MATERIAL SUPPLIED

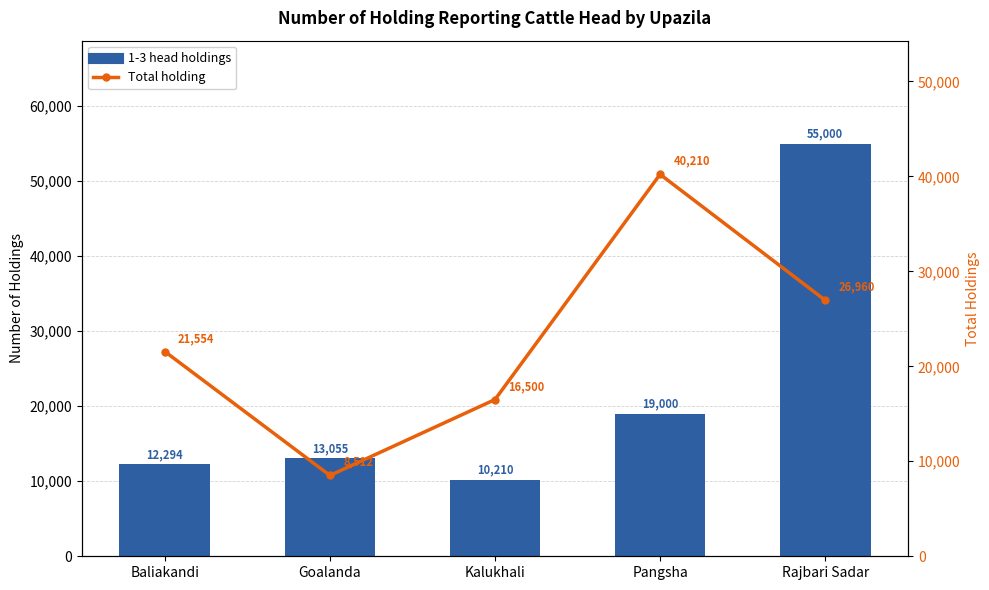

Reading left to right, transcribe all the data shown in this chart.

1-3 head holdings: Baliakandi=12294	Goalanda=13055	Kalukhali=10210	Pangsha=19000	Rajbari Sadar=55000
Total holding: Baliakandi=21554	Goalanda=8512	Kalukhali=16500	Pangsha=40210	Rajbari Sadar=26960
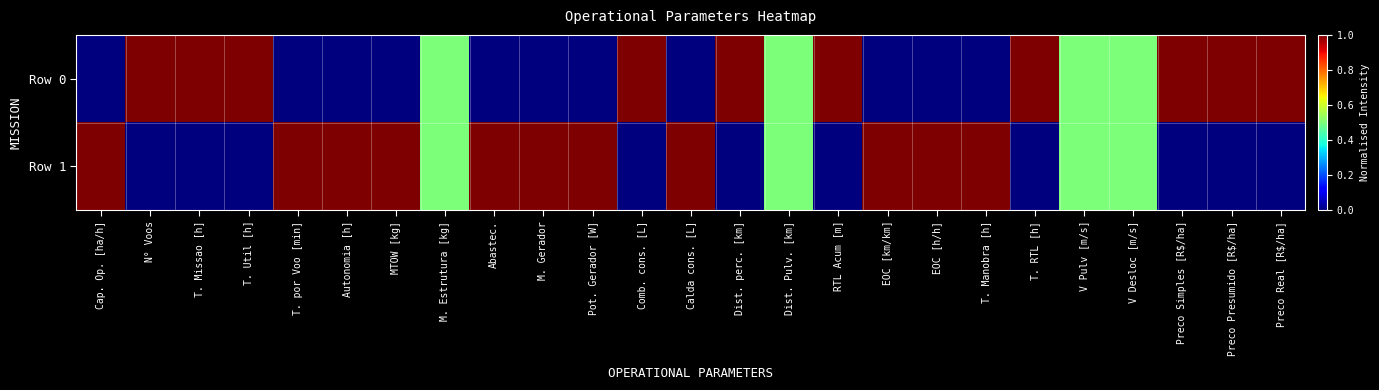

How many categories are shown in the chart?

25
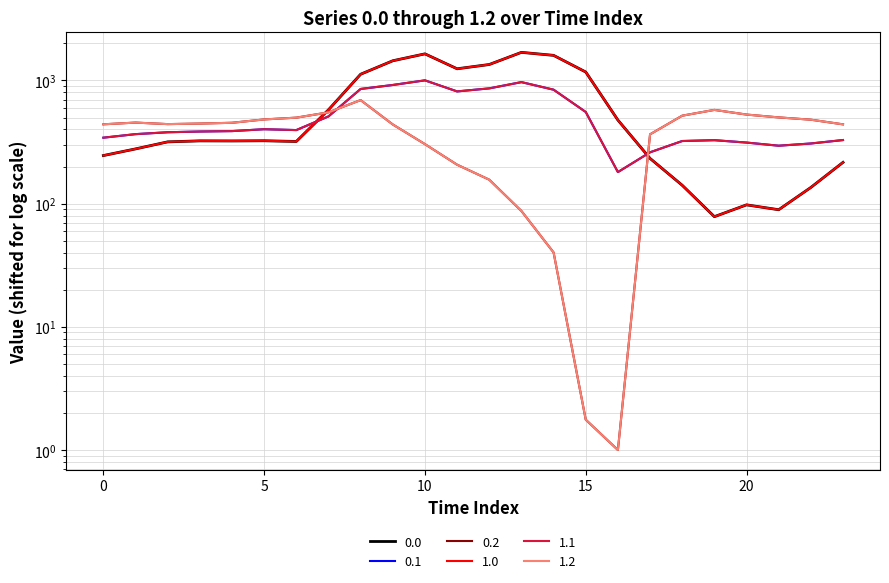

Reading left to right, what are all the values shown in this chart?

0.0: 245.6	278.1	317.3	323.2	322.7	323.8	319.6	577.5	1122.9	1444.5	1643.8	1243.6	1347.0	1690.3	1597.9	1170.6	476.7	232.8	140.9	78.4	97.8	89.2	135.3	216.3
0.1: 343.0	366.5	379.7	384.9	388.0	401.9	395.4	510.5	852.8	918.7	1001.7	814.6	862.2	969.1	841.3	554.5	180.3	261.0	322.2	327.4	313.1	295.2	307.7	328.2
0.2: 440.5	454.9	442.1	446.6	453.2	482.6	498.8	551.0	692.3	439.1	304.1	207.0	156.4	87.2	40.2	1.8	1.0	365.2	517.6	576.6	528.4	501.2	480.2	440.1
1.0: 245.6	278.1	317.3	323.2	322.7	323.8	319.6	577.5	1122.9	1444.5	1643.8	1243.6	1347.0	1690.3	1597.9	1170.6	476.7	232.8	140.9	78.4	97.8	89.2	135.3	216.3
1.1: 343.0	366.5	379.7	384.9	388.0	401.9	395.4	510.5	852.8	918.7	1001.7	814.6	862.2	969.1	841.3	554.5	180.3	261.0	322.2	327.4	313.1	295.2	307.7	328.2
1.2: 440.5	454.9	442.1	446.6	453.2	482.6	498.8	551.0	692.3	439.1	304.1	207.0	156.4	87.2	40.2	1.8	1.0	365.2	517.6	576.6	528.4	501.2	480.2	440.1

JOB ITEM
Copy each line from the entries above that contains the word "this".

RESPONSE TO THE TASK
Reading left to right, transcribe all the data shown in this chart.
Reading left to right, what are all the values shown in this chart?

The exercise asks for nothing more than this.